There’s no universal threshold for “good” explained variance. It depends entirely on the field you’re working in. Jacob Cohen, a statistician whose benchmarks are still widely cited, proposed general guidelines for the social sciences based on correlation strength. A small effect corresponds to r = 0.10 (explaining about 1% of variance), a medium effect to r = 0.30 (about 9%), and a large effect to r = 0.50 (about 25%).

Those numbers might seem surprisingly low if you’re used to thinking in physics or engineering, where R² values above 0.90 are routine. But in fields like personality psychology, clinical research, and sociology, variables are harder to measure precisely and human behavior is influenced by countless overlapping factors. An R² of 0.09 for the relationship between self-concept and academic achievement, for example, qualifies as a medium-sized effect by Cohen’s standards. In clinical psychology, where measurement challenges are especially steep, that same effect size might be considered large.

The practical takeaway: always compare your explained variance to what’s typical in your specific domain. An R² of 0.30 could be excellent or mediocre depending on context.

The Overfitting Problem and Adjusted R²

Regular R² has a well-known flaw. Every time you add another predictor to a regression model, R² either stays the same or goes up, even if that predictor has no real relationship with the outcome. This happens because each new variable gives the model more flexibility to fit the noise in your specific dataset. With enough predictors, you can inflate R² to look impressive while the model is actually learning patterns that won’t hold up on new data.

Adjusted R² corrects for this by penalizing model complexity. Its formula divides the error and total sums of squares by their respective degrees of freedom (which account for sample size and the number of predictors) before taking the ratio:

Adjusted R² = 1 − [(SS Error / (n − p)) / (SS Total / (n − 1))]

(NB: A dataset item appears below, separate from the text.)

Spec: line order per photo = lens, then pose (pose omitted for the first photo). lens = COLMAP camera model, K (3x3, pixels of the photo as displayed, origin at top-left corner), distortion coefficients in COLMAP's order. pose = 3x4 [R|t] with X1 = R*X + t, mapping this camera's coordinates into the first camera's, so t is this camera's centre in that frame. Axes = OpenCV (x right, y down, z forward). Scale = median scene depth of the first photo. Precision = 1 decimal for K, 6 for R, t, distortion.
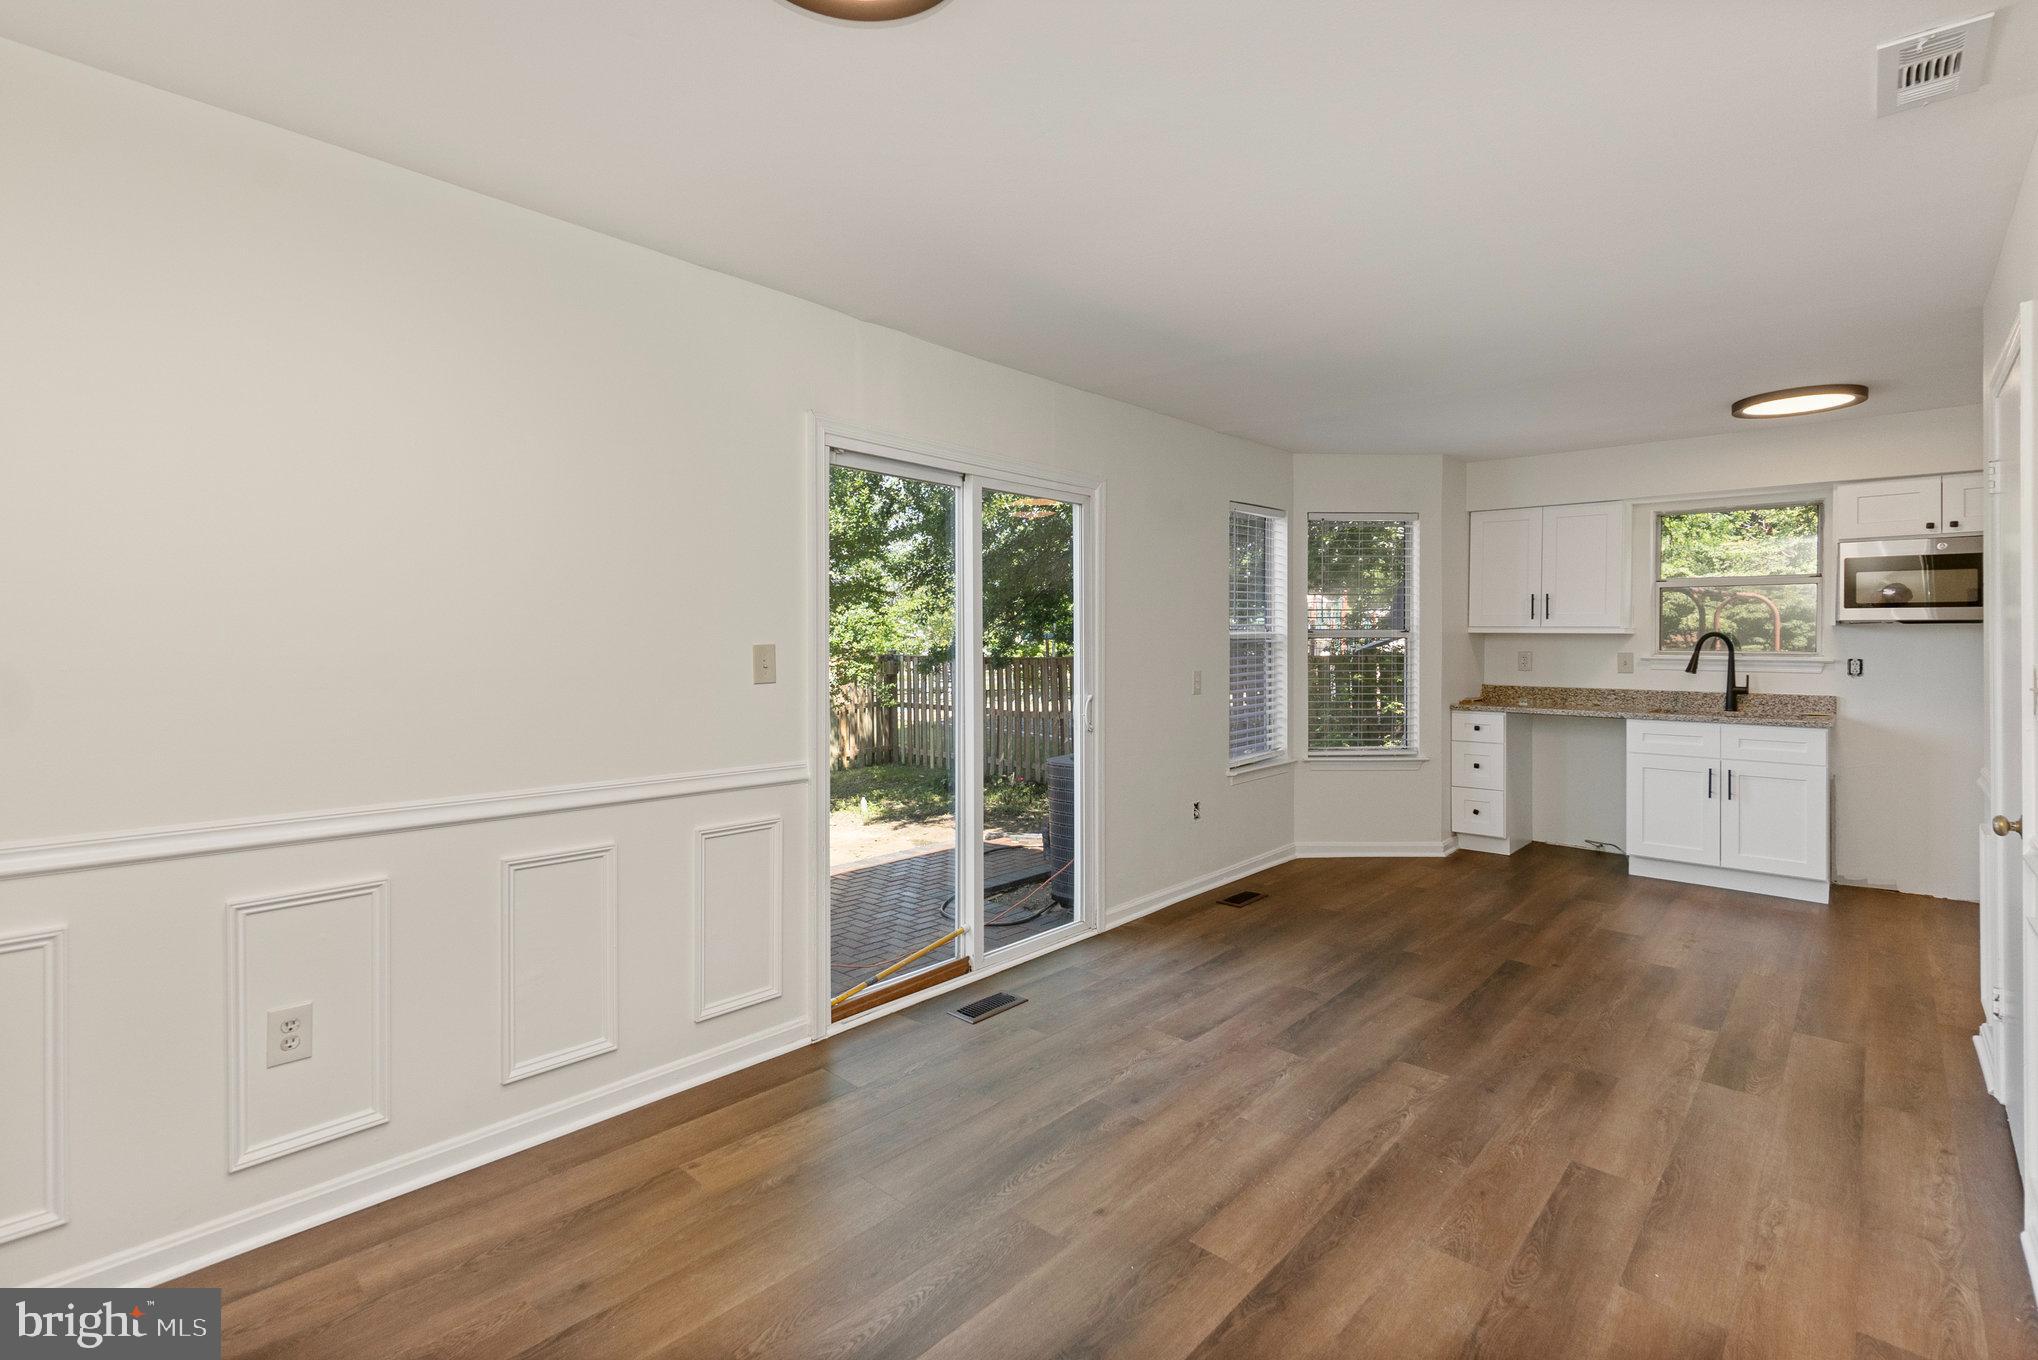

Here, n is the number of observations and p is the number of parameters. If you add a predictor that doesn’t meaningfully reduce the error, the penalty from losing a degree of freedom makes adjusted R² decrease. This makes it a more honest measure when comparing models of different complexity.

Explained Variance in Dimensionality Reduction

The concept extends beyond regression. In principal component analysis (PCA), a technique for reducing the number of variables in a dataset, each component captures a share of the total variance. The first component explains the largest share, the second explains the next largest, and so on. Each component’s explained variance ratio tells you what percentage of the original dataset’s information that component retains.

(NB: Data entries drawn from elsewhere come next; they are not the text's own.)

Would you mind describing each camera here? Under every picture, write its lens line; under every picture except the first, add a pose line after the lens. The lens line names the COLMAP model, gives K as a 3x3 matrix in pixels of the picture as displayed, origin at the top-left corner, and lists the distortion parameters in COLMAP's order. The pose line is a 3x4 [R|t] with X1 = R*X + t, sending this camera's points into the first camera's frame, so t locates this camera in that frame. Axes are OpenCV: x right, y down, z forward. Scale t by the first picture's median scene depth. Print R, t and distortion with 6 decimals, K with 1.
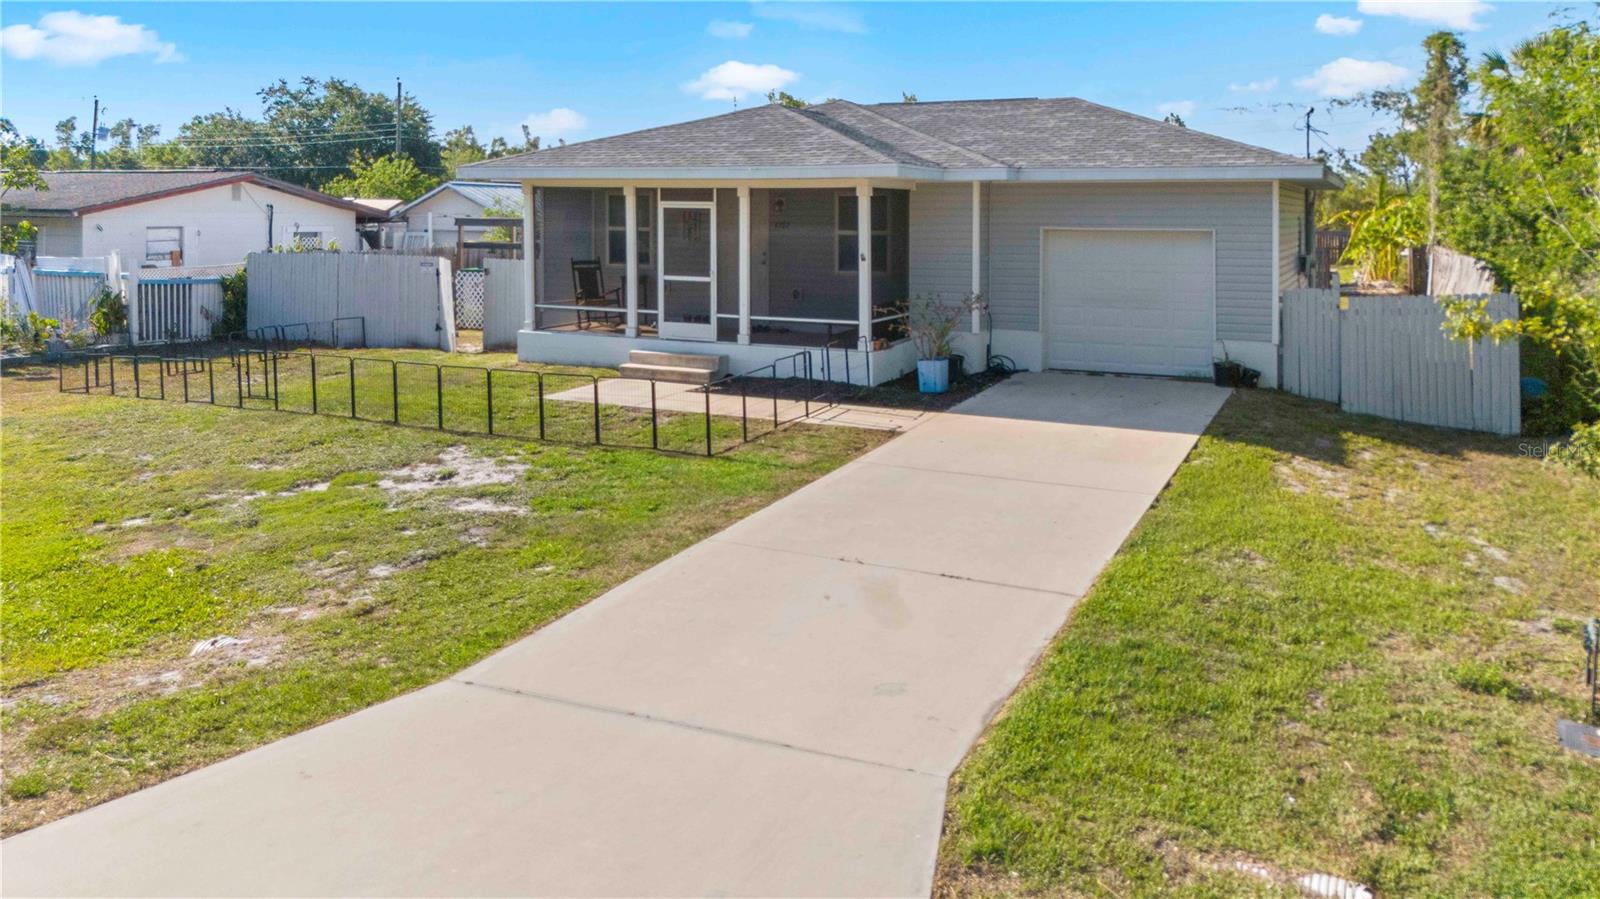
lens RADIAL K [[1279.4, 0, 800.0], [0, 1279.4, 449.5], [0, 0, 1]] dist [0.045984, -0.002053]
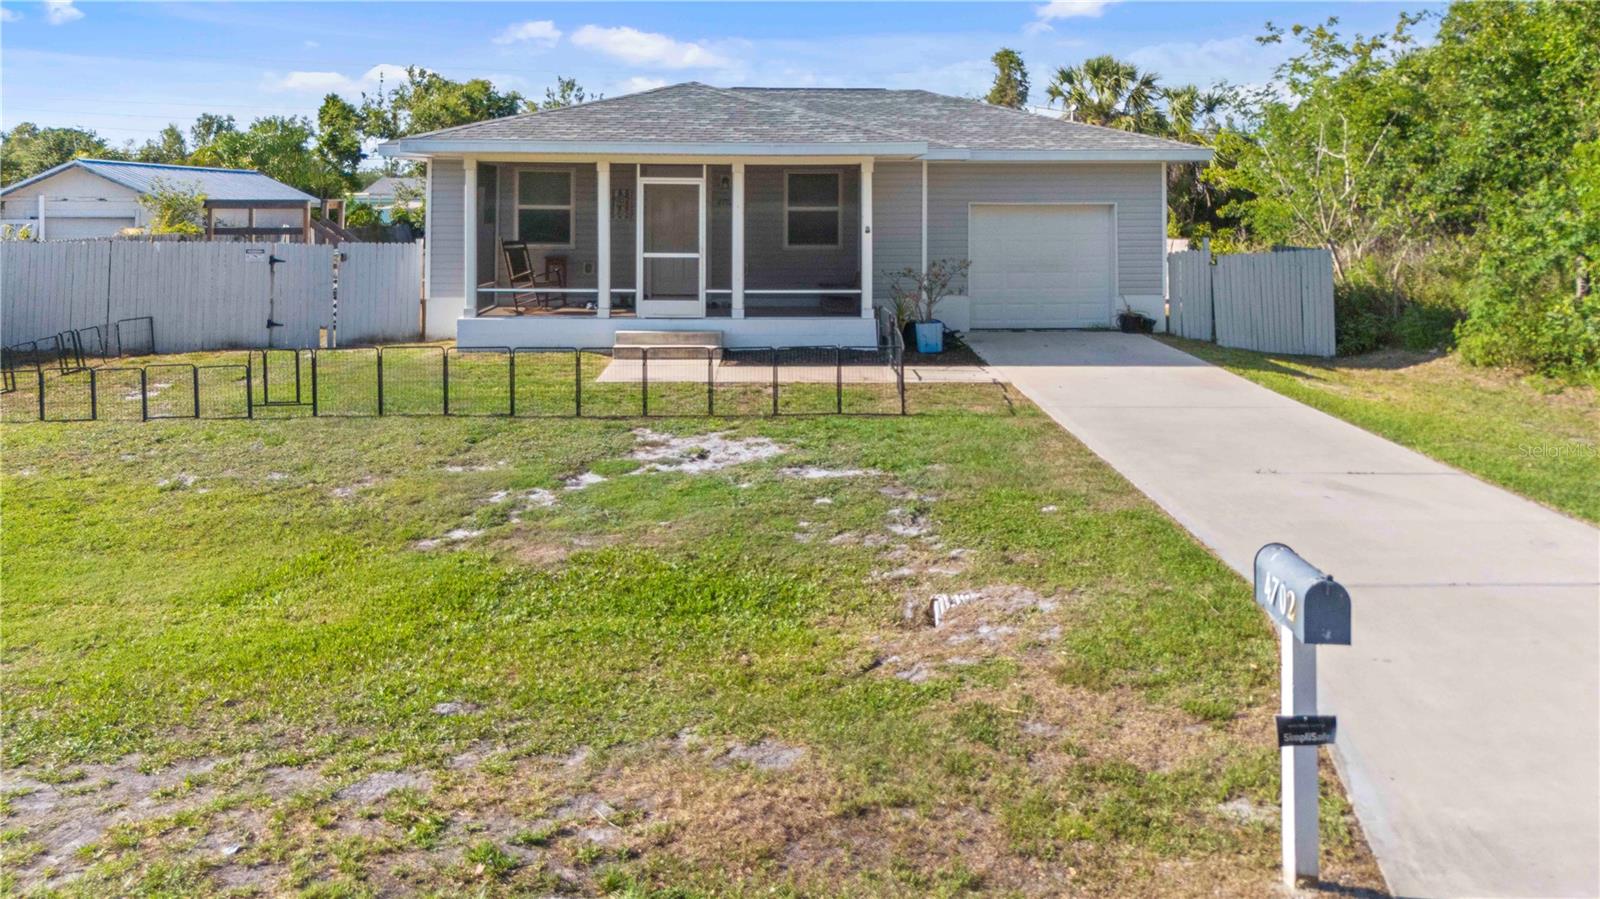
lens RADIAL K [[1279.4, 0, 800.0], [0, 1279.4, 449.5], [0, 0, 1]] dist [0.045984, -0.002053]
pose [[0.875573, -0.093742, 0.473904, -0.489298], [0.092742, 0.995362, 0.025543, -0.000145], [-0.474101, 0.021586, 0.880206, 0.083915]]
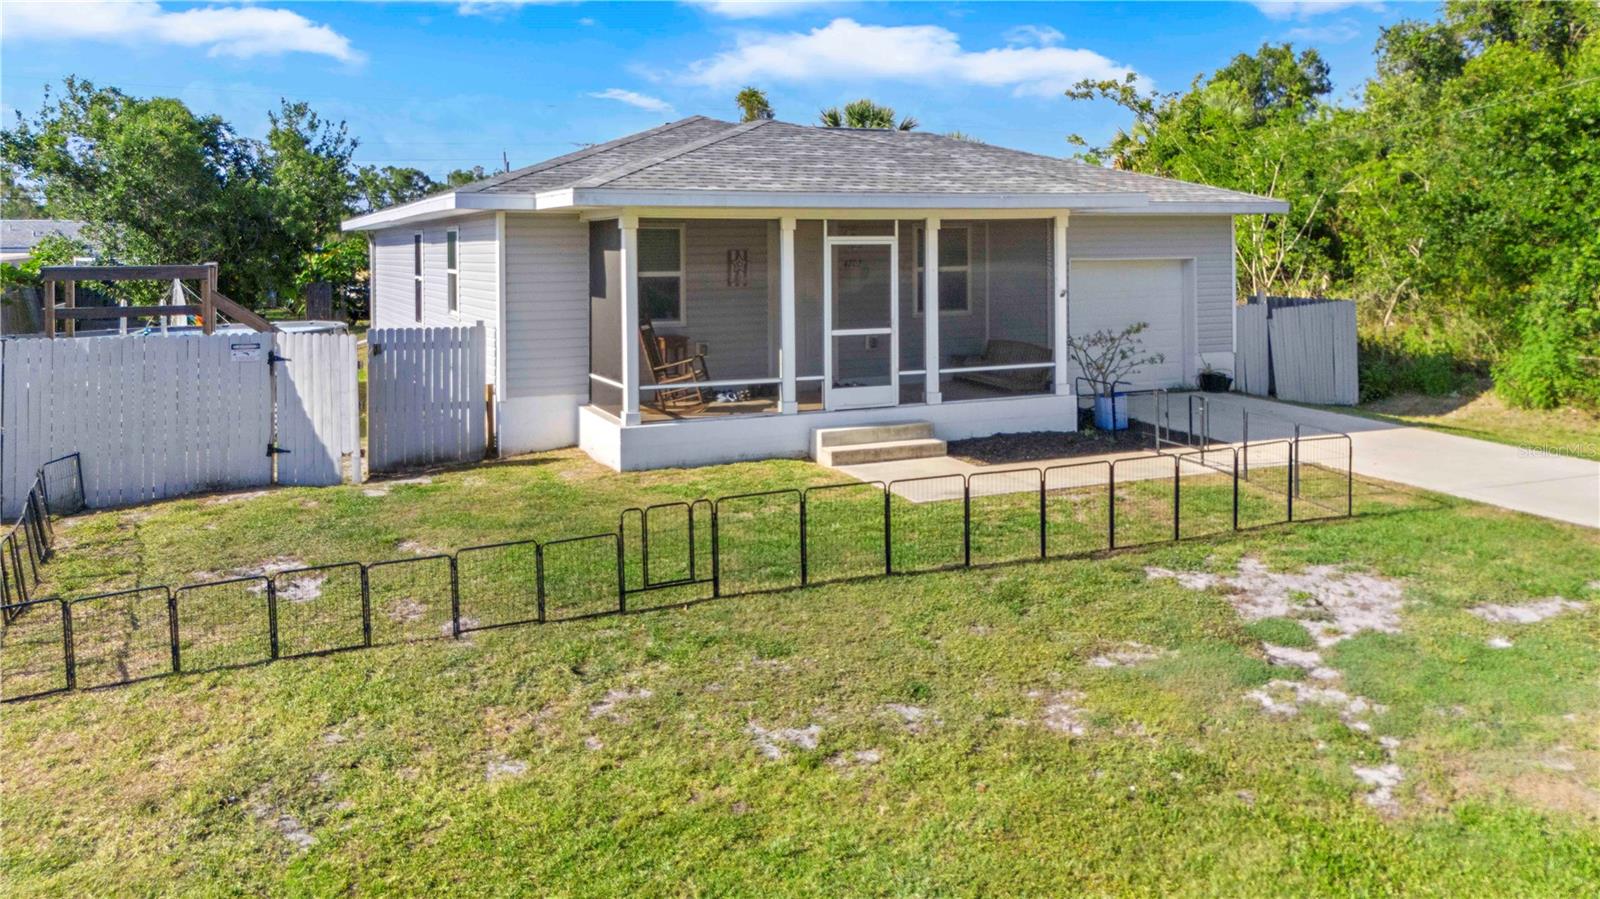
lens RADIAL K [[1279.4, 0, 800.0], [0, 1279.4, 449.5], [0, 0, 1]] dist [0.045984, -0.002053]
pose [[0.594999, -0.137078, 0.791950, -0.762130], [0.158229, 0.986043, 0.051794, -0.109709], [-0.787997, 0.094492, 0.608385, 0.556524]]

If the first three components together account for 85% of the total variance, you could potentially replace dozens of original variables with just three components and lose only 15% of the information. The cumulative explained variance ratio guides the decision of how many components to keep: enough to capture the bulk of the variance without dragging along components that contribute almost nothing.

Why It Matters in Practice

Explained variance gives you a concrete, interpretable number for how well your model captures reality. A prediction model with 5% explained variance is barely doing better than guessing the average every time. One with 80% explained variance is capturing most of what’s going on. That distinction matters when you’re deciding whether to trust a model’s predictions, whether adding more predictors is worth the complexity, or whether the factors you’re studying actually drive the outcome you care about.

It also keeps expectations realistic. When someone reports a “statistically significant” correlation of r = 0.15, squaring it reveals that the predictor explains only about 2% of the variance. Statistically significant and practically meaningful are very different things, and explained variance is one of the clearest ways to tell them apart.